Evita Blu-ray Review
You’re taking a gamble when you cast Madonna as your lead in a big budget musical, but for director Anthony Parker’s EVITA, Madonna wasn’t really the problem. EVITA had the odds stacked against it from the beginning and although it has a couple of catchy musical numbers, the overall film failed to capture the grandness it seemed to strive for.
EVITA is what I would call a “true” musical in that the entire film is sung. It sometimes works for what it is, but since there aren’t many films without dialogue, audiences should be prepared for the constant singing. The music in EVITA is hit and miss; “Don’t Cry For Me Argentina” and “You Must Love Me” are good songs and there are a couple of others sprinkled throughout, but the “singing” of dialogue sometimes feels like when people try to speak in a sing-songy voice. Watching Eva lay on her death bed and “sing” to Juan was painful to watch as it came off a little ridiculous. But director Alan Parker stayed true to his musical and even though it made sense at times to have the actors speak the dialogue rather than sing it, Parker pressed on.

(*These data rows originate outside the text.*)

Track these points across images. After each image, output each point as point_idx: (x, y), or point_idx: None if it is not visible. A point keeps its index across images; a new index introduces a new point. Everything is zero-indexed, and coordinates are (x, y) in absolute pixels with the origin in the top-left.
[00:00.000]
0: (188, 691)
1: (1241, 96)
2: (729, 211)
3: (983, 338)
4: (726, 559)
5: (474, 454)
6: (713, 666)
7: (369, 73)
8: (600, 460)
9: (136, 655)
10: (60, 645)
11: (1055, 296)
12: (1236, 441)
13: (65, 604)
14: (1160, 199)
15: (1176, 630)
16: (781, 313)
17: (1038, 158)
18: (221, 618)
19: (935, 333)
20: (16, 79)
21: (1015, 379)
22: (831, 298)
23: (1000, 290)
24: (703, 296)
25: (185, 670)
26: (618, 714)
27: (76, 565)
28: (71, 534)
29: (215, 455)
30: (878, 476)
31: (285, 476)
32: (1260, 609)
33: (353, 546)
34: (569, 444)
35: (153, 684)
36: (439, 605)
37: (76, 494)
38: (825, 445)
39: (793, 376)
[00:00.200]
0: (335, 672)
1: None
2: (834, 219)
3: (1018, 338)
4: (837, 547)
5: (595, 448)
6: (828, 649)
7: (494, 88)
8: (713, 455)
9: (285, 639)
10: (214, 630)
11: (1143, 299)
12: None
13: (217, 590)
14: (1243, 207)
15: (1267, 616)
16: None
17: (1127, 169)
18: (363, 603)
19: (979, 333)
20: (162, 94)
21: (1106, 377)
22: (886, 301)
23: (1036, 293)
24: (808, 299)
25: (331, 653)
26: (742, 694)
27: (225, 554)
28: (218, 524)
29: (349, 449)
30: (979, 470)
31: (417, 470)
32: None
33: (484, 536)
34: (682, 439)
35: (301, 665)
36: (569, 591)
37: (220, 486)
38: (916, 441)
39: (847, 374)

The other major issue with EVITA is that Eva Peron is not really a person that’s easy to root for. If you don’t know who Eva Peron is, then it may come as a surprise to you when you learn how she came to be such a popular figure in Argentina and what she actually did with that power. The short answer is that she slept her way to the top and then did virtually nothing with her fame and power. Argentinians alive during her heyday (the late 40’s) may feel differently about her, but that was the impression we got from the film. I find it funny that Argentinians were upset with the casting of Madonna as Eva Peron, when I don’t feel that they were all that different.

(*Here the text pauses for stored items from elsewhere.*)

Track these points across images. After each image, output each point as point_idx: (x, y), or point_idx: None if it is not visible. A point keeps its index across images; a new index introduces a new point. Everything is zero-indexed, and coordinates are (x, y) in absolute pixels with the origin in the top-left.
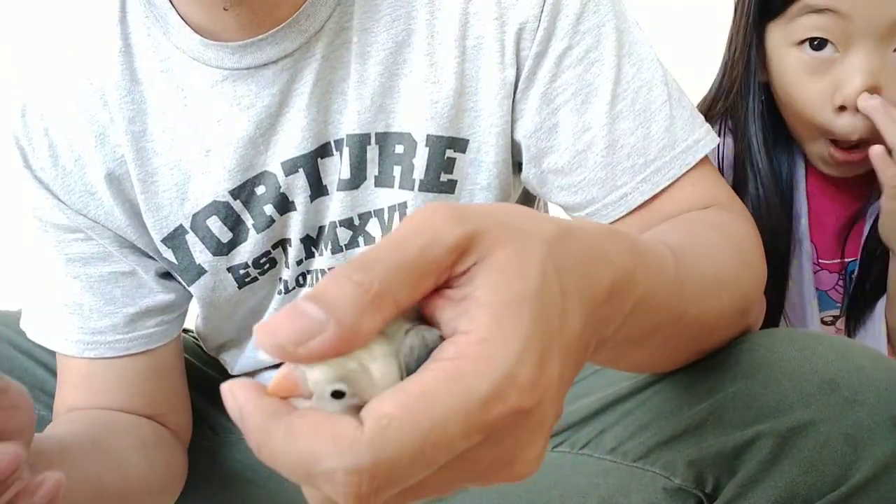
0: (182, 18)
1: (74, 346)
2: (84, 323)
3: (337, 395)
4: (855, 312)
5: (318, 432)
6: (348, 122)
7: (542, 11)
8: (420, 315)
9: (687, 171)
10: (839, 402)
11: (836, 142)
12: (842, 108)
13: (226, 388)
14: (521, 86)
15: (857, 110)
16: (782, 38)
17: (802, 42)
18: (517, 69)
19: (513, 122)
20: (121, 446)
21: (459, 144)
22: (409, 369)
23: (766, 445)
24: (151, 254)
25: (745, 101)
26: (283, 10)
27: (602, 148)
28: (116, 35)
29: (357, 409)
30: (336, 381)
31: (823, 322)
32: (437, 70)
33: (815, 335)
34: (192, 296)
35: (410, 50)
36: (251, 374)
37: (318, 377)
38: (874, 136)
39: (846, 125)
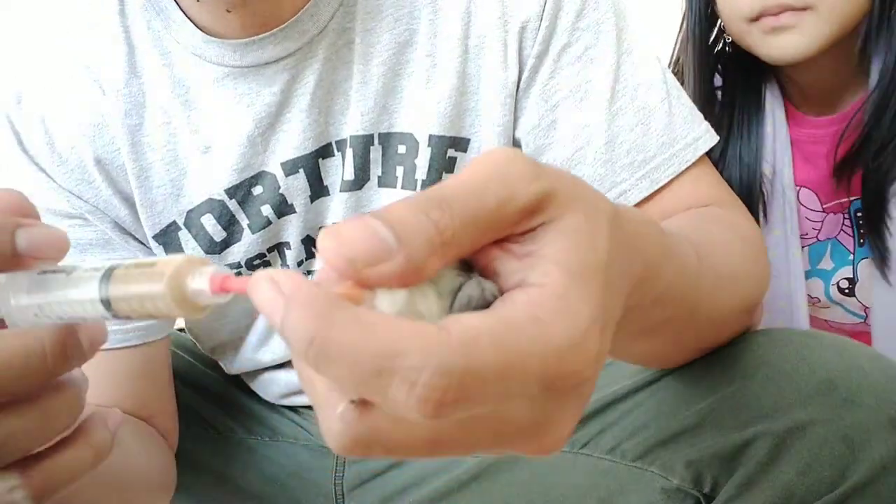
0: (184, 13)
1: None
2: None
3: None
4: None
5: (399, 327)
6: (351, 122)
7: (543, 10)
8: (464, 260)
9: (687, 169)
10: (837, 403)
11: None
12: None
13: (262, 275)
14: (522, 84)
15: None
16: None
17: None
18: (519, 68)
19: (514, 119)
20: (121, 434)
21: (461, 144)
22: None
23: (763, 446)
24: (147, 244)
25: (690, 26)
26: (286, 11)
27: (601, 144)
28: (117, 26)
29: None
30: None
31: (840, 289)
32: (439, 70)
33: (812, 335)
34: None
35: (413, 50)
36: (250, 375)
37: (388, 308)
38: (793, 3)
39: None
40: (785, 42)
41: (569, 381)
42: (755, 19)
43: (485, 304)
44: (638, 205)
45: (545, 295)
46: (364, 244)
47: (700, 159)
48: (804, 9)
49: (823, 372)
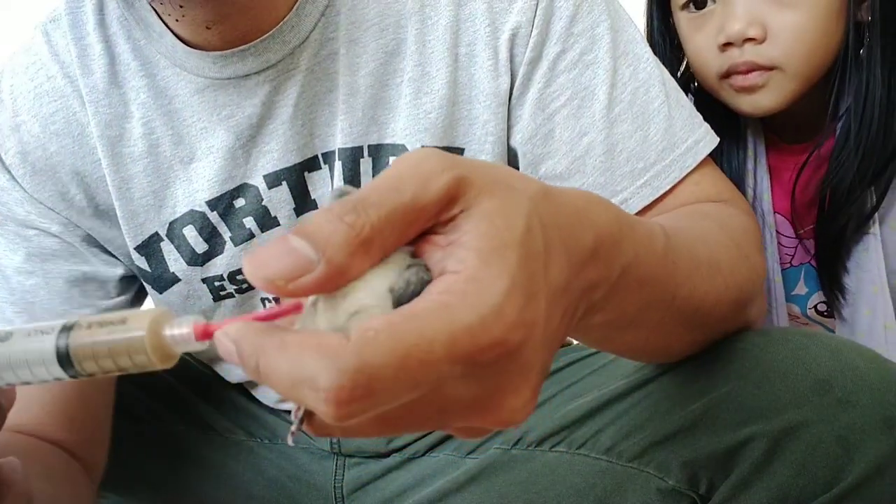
0: (165, 24)
1: None
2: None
3: None
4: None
5: (306, 343)
6: (338, 134)
7: (535, 15)
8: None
9: (688, 173)
10: (832, 403)
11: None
12: (726, 45)
13: (219, 332)
14: (515, 92)
15: (741, 44)
16: (675, 9)
17: (686, 4)
18: (511, 76)
19: (508, 128)
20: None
21: (454, 154)
22: (401, 302)
23: (758, 447)
24: (121, 258)
25: None
26: (267, 24)
27: (600, 153)
28: (96, 38)
29: None
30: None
31: (818, 311)
32: (429, 79)
33: (808, 334)
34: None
35: (401, 60)
36: (250, 381)
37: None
38: (760, 62)
39: (732, 56)
40: (755, 100)
41: (492, 351)
42: (726, 76)
43: (422, 288)
44: (640, 212)
45: (458, 280)
46: (282, 262)
47: (701, 161)
48: (771, 68)
49: (819, 372)
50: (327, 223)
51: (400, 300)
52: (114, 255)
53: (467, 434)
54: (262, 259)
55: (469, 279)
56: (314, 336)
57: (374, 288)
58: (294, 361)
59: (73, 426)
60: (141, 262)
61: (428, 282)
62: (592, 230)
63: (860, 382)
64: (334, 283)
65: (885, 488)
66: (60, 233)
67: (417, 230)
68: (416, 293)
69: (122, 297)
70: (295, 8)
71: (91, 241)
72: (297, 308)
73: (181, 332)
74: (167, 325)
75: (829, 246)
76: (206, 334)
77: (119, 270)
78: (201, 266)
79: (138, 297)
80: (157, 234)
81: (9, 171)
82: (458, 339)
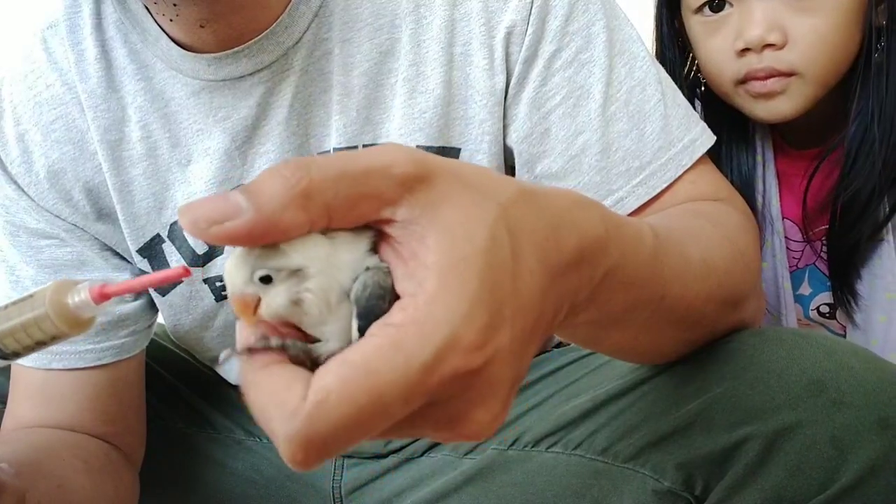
0: (160, 27)
1: (41, 357)
2: None
3: (266, 280)
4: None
5: (273, 395)
6: (333, 135)
7: (530, 14)
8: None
9: (684, 172)
10: (826, 404)
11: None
12: (744, 51)
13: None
14: (511, 91)
15: (760, 49)
16: (687, 12)
17: (700, 8)
18: (507, 74)
19: (504, 127)
20: (64, 470)
21: (451, 154)
22: (358, 303)
23: (752, 448)
24: (129, 259)
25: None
26: (261, 24)
27: (596, 152)
28: (92, 42)
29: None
30: (257, 269)
31: (820, 313)
32: (423, 79)
33: (803, 334)
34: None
35: (395, 59)
36: None
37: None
38: (780, 68)
39: (751, 61)
40: (773, 106)
41: (453, 381)
42: (742, 81)
43: (382, 292)
44: (635, 211)
45: (416, 306)
46: (210, 205)
47: (697, 160)
48: (791, 74)
49: (813, 373)
50: (264, 176)
51: (358, 301)
52: (124, 259)
53: (447, 441)
54: (192, 204)
55: (426, 303)
56: (281, 388)
57: (334, 270)
58: (262, 409)
59: (109, 418)
60: (143, 265)
61: (388, 288)
62: (576, 234)
63: (854, 383)
64: (263, 232)
65: (879, 489)
66: (69, 240)
67: (372, 209)
68: (374, 296)
69: (137, 303)
70: (288, 8)
71: (102, 246)
72: (185, 273)
73: (81, 298)
74: (68, 294)
75: (842, 253)
76: (102, 296)
77: (128, 276)
78: (202, 267)
79: (152, 303)
80: (158, 235)
81: (14, 182)
82: (413, 382)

The surprise of the film came from Madonna, who I thought did very well as Eva Peron. As I alluded to above, I didn’t find Eva to be that far of a stretch for Madonna, but given she’s not known as an actress, she did fine with what she had. I also liked Antonio Banderas’s character in EVITA, who was basically an outside witness to the life of Peron. He grounded the film and his songs provided a nice narration to the events on screen. The one song and dance he shared with Madonna was one of the better numbers and the film would have been improved with them sharing more screen time together.

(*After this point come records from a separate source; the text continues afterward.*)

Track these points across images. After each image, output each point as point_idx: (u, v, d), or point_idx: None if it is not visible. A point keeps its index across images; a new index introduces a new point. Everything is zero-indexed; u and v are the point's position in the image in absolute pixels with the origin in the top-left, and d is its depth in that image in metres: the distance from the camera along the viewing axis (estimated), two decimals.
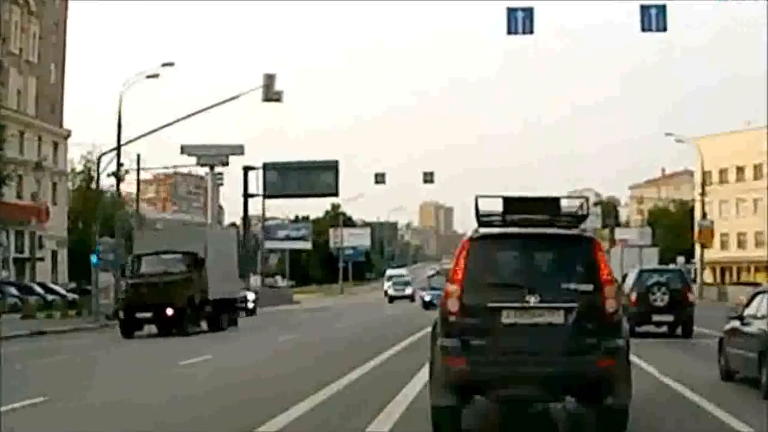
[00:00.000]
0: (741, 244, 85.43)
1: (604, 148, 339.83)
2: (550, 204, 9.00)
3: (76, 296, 43.92)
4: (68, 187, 63.21)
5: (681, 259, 79.34)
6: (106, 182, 54.68)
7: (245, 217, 65.95)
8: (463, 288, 8.46)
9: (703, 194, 64.42)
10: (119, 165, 40.36)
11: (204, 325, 28.80)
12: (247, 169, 62.18)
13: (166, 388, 13.96)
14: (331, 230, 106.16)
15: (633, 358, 9.52)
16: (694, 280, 73.15)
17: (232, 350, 22.11)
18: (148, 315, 26.63)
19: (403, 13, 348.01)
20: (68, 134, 62.48)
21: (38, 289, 46.01)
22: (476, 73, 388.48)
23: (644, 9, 26.90)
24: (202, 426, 10.35)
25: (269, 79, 36.74)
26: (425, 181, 64.30)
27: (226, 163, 62.71)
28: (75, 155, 64.21)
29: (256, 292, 50.58)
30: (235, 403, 11.80)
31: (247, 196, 62.97)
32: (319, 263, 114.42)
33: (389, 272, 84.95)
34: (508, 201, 8.88)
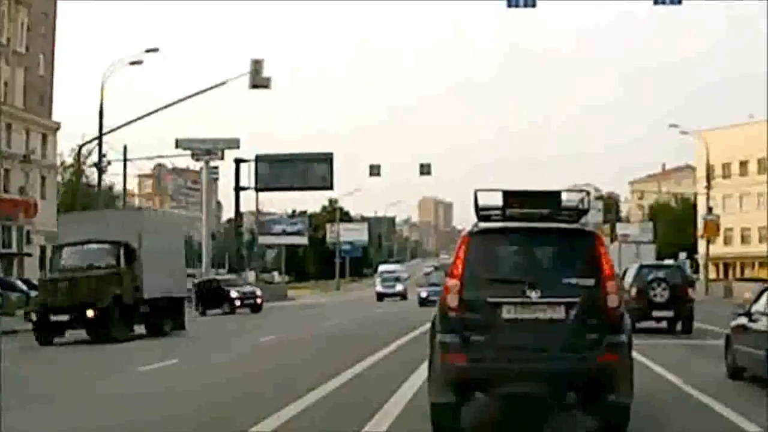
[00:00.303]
0: (745, 240, 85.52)
1: (604, 146, 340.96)
2: (551, 198, 9.00)
3: None
4: (58, 181, 63.09)
5: (683, 255, 79.57)
6: (96, 175, 54.69)
7: (237, 211, 65.66)
8: (462, 283, 8.47)
9: (708, 187, 64.30)
10: (101, 156, 39.82)
11: (145, 329, 25.33)
12: (238, 162, 61.71)
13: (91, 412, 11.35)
14: (328, 225, 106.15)
15: (635, 354, 9.53)
16: (695, 274, 73.50)
17: (193, 355, 19.81)
18: (65, 318, 22.70)
19: (404, 14, 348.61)
20: (57, 126, 62.29)
21: (21, 286, 45.49)
22: (477, 73, 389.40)
23: None
24: None
25: (257, 65, 36.23)
26: (422, 173, 64.08)
27: (222, 157, 62.62)
28: (65, 148, 64.20)
29: None
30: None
31: (238, 189, 62.65)
32: (316, 259, 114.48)
33: (382, 268, 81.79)
34: (507, 195, 8.86)
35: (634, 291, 22.84)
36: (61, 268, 23.90)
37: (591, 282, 8.43)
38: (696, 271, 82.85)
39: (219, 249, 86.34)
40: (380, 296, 60.23)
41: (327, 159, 63.05)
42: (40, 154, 58.59)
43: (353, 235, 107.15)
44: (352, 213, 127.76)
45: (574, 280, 8.44)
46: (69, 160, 62.41)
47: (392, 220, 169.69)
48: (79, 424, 10.47)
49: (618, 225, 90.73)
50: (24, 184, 56.75)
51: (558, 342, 8.34)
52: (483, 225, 8.95)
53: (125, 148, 47.23)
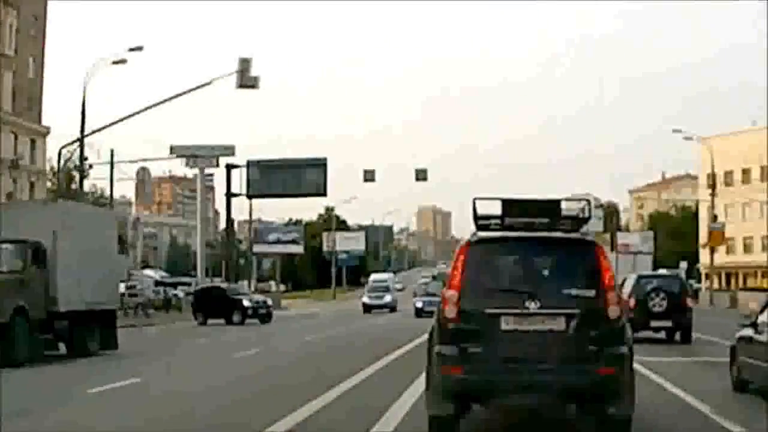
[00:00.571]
0: (747, 249, 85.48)
1: (602, 154, 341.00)
2: (551, 207, 8.97)
3: None
4: (47, 187, 62.95)
5: (684, 264, 79.56)
6: (88, 182, 54.31)
7: (228, 218, 64.81)
8: (461, 294, 8.45)
9: (713, 195, 64.12)
10: (82, 158, 38.83)
11: (66, 348, 21.04)
12: (230, 167, 60.47)
13: None
14: (324, 234, 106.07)
15: (636, 366, 9.51)
16: (698, 283, 73.53)
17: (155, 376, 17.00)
18: None
19: (401, 17, 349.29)
20: (47, 131, 62.12)
21: None
22: (476, 81, 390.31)
23: None
24: None
25: (245, 64, 34.84)
26: (418, 179, 63.12)
27: (217, 164, 62.31)
28: (54, 153, 64.07)
29: None
30: None
31: (230, 195, 61.77)
32: (312, 268, 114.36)
33: (373, 277, 78.13)
34: (506, 203, 8.84)
35: (632, 301, 23.01)
36: None
37: (591, 293, 8.41)
38: (699, 280, 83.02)
39: (216, 258, 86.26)
40: (367, 308, 55.59)
41: (321, 164, 61.74)
42: (29, 160, 58.45)
43: (350, 244, 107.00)
44: (350, 222, 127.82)
45: (574, 291, 8.42)
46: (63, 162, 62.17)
47: (390, 228, 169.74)
48: None
49: (619, 234, 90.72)
50: (12, 190, 56.62)
51: (558, 354, 8.31)
52: (482, 234, 8.93)
53: (112, 152, 46.82)
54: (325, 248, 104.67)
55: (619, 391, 8.43)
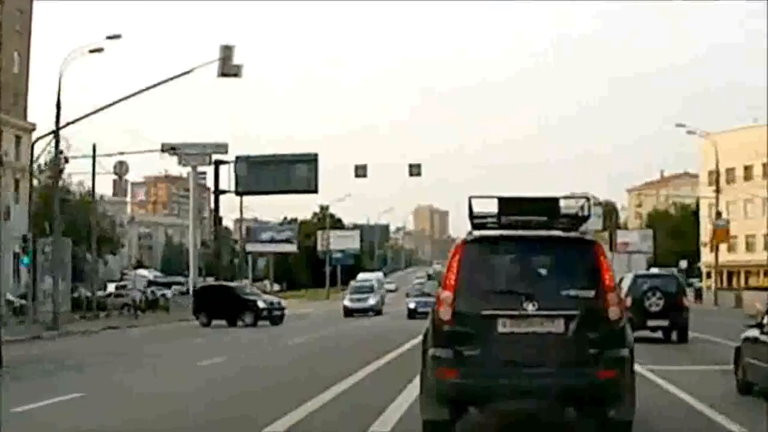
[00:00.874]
0: (750, 247, 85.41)
1: (600, 154, 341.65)
2: (549, 204, 8.86)
3: (24, 302, 42.23)
4: (33, 185, 62.50)
5: (684, 263, 79.56)
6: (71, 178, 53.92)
7: (216, 216, 63.61)
8: (456, 295, 8.34)
9: (717, 191, 63.87)
10: (57, 152, 37.88)
11: None
12: (218, 164, 59.84)
13: None
14: (319, 233, 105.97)
15: (637, 367, 9.40)
16: (692, 284, 73.34)
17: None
18: None
19: (397, 18, 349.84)
20: (33, 127, 61.73)
21: None
22: (472, 80, 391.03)
23: None
24: None
25: (227, 52, 34.07)
26: (411, 174, 62.28)
27: (210, 163, 62.02)
28: (40, 150, 63.58)
29: None
30: None
31: (218, 192, 61.16)
32: (306, 267, 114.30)
33: (360, 276, 73.91)
34: (503, 202, 8.73)
35: (629, 301, 23.13)
36: None
37: (591, 293, 8.30)
38: (700, 279, 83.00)
39: (209, 257, 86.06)
40: (347, 311, 50.20)
41: (311, 160, 61.07)
42: (14, 156, 58.09)
43: (345, 242, 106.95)
44: (346, 221, 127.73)
45: (573, 292, 8.31)
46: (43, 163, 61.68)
47: (386, 227, 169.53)
48: None
49: (618, 233, 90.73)
50: None
51: (556, 357, 8.20)
52: (477, 233, 8.81)
53: (94, 147, 46.42)
54: (319, 247, 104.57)
55: (619, 394, 8.33)
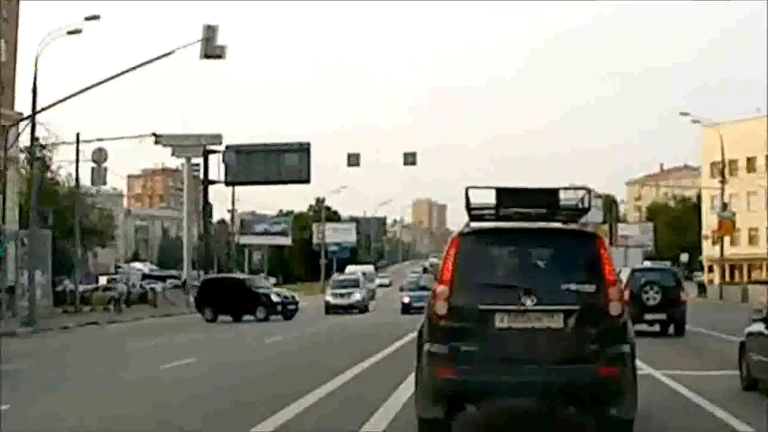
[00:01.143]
0: (753, 240, 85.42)
1: (598, 148, 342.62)
2: (548, 196, 8.74)
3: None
4: (21, 175, 62.14)
5: (684, 257, 79.58)
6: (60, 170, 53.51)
7: (205, 206, 63.01)
8: (452, 289, 8.23)
9: (723, 181, 63.54)
10: (33, 139, 37.11)
11: None
12: (207, 153, 59.30)
13: None
14: (314, 225, 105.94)
15: (639, 363, 9.31)
16: (692, 278, 73.31)
17: None
18: None
19: (395, 11, 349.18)
20: (20, 117, 61.51)
21: None
22: (470, 74, 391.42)
23: None
24: None
25: (210, 32, 33.15)
26: (406, 163, 61.65)
27: (203, 154, 61.77)
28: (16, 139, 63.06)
29: None
30: None
31: (207, 182, 60.88)
32: (302, 260, 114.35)
33: (348, 269, 70.99)
34: (501, 193, 8.62)
35: (626, 294, 23.24)
36: None
37: (592, 288, 8.19)
38: (702, 273, 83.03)
39: (210, 251, 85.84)
40: (329, 308, 46.87)
41: (303, 149, 60.35)
42: (1, 147, 57.79)
43: (341, 235, 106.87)
44: (344, 214, 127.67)
45: (573, 286, 8.19)
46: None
47: (383, 220, 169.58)
48: None
49: (619, 226, 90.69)
50: None
51: (555, 353, 8.09)
52: (475, 225, 8.71)
53: (77, 135, 46.05)
54: (315, 240, 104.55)
55: (620, 391, 8.23)
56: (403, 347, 19.34)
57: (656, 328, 24.48)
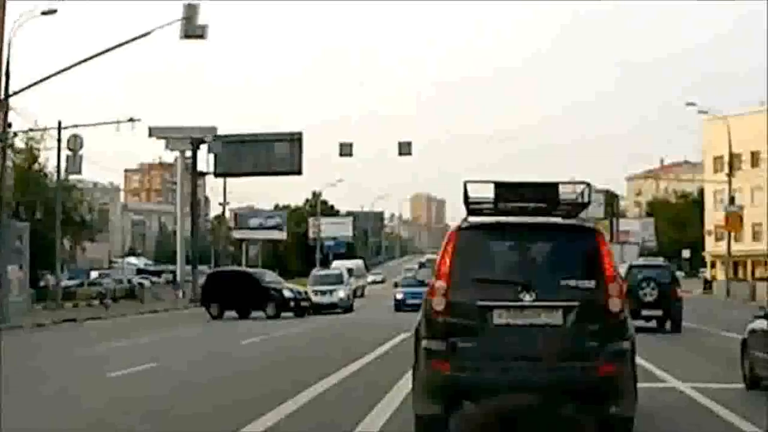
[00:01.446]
0: (756, 236, 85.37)
1: (597, 143, 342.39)
2: (548, 190, 8.75)
3: None
4: (9, 167, 61.67)
5: (686, 253, 79.61)
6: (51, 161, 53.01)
7: (193, 198, 62.56)
8: (449, 284, 8.24)
9: (730, 174, 63.25)
10: (5, 123, 36.23)
11: None
12: (195, 143, 58.22)
13: None
14: (310, 219, 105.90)
15: (639, 360, 9.33)
16: (697, 275, 73.20)
17: None
18: None
19: (397, 12, 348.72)
20: (8, 106, 61.10)
21: None
22: (470, 68, 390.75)
23: None
24: None
25: (191, 10, 32.09)
26: (401, 153, 60.70)
27: (192, 144, 61.36)
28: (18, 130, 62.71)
29: None
30: None
31: (196, 174, 60.04)
32: (298, 254, 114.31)
33: (334, 264, 68.51)
34: (500, 187, 8.63)
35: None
36: None
37: (591, 284, 8.21)
38: (705, 269, 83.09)
39: (205, 246, 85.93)
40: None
41: (294, 139, 59.05)
42: None
43: (337, 230, 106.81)
44: (342, 210, 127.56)
45: (572, 282, 8.21)
46: (20, 144, 60.91)
47: (380, 215, 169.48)
48: None
49: (620, 221, 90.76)
50: None
51: (554, 350, 8.11)
52: (473, 220, 8.73)
53: (59, 123, 45.43)
54: (310, 234, 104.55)
55: (620, 389, 8.24)
56: (386, 355, 16.02)
57: (653, 324, 24.97)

EVITA was a tough story to bring to the big screen and some of the struggles showed in the final film. At times it seemed Parker wanted to make an epic historical film about one of the most controversial figures in Argentina’s history, but the “grandness” of it all felt a little flat. The singing took center stage and Parker sometimes sacrificed telling a story in order to make the music work. Eva Peron is a complicated character and I’m not convinced the audience walked away truly knowing who she was. Although we all walked away singing “Don’t Cry For Me Argentina”.
Video: I had several issues with this transfer and felt it was a letdown as far as Blu-ray transfers are concerned. The colors are very flat and at times I felt I was watching the DVD. Fans of the film will be disappointed with the lack of attention paid to this title.
Audio: The audio was also very well done.
The Making of Evita (42:13): A well done feature that gives us not only interviews and clips, but also lets us see the actors and Andrew Lloyd Weber in the recording studio as well as on location. A worthwhile watch for fans of the film who can’t get enough.